What to work on ->
Find the line that contains "16: (443, 160, 1.01)" in the entries below. Restate it and every line after it, word for word, with no pictures.

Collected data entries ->
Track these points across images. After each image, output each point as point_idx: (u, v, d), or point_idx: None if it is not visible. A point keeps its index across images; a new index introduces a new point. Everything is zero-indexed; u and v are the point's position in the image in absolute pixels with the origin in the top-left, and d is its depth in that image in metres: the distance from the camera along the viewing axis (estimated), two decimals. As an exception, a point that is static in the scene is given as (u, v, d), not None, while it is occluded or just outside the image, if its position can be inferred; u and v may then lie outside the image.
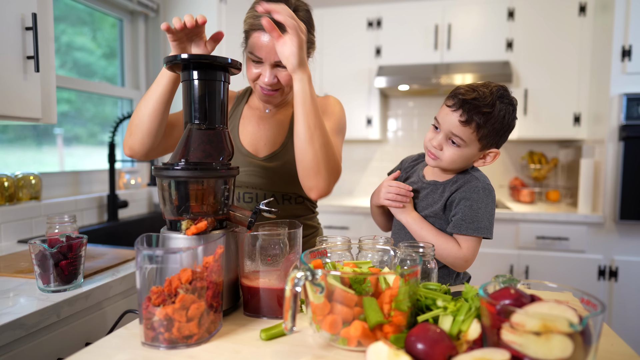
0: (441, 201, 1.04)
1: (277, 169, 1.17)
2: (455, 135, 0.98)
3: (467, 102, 0.95)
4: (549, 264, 2.41)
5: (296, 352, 0.67)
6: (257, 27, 1.03)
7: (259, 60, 1.06)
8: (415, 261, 0.76)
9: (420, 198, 1.08)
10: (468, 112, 0.95)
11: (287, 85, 1.09)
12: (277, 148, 1.19)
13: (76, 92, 2.03)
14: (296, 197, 1.22)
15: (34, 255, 0.97)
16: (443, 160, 1.01)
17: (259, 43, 1.03)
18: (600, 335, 0.54)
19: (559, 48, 2.61)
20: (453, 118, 0.97)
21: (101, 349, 0.67)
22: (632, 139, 2.23)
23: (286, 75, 1.06)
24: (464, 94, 0.96)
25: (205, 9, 2.33)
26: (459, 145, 0.99)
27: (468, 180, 1.04)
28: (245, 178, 1.18)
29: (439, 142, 1.01)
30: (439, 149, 1.01)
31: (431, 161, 1.04)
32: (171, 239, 0.77)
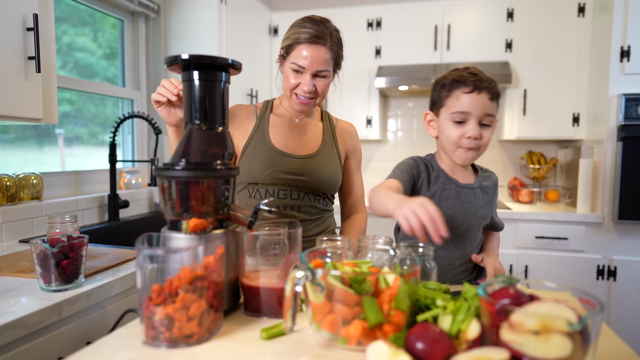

Output of the exercise ->
16: (443, 160, 1.01)
17: (259, 43, 1.03)
18: (600, 335, 0.54)
19: (559, 48, 2.61)
20: (453, 118, 0.97)
21: (101, 349, 0.67)
22: (632, 139, 2.23)
23: (286, 75, 1.06)
24: (464, 94, 0.96)
25: (205, 9, 2.33)
26: (459, 145, 0.99)
27: (468, 180, 1.04)
28: (245, 178, 1.18)
29: (439, 142, 1.01)
30: (439, 149, 1.01)
31: (431, 161, 1.04)
32: (171, 239, 0.77)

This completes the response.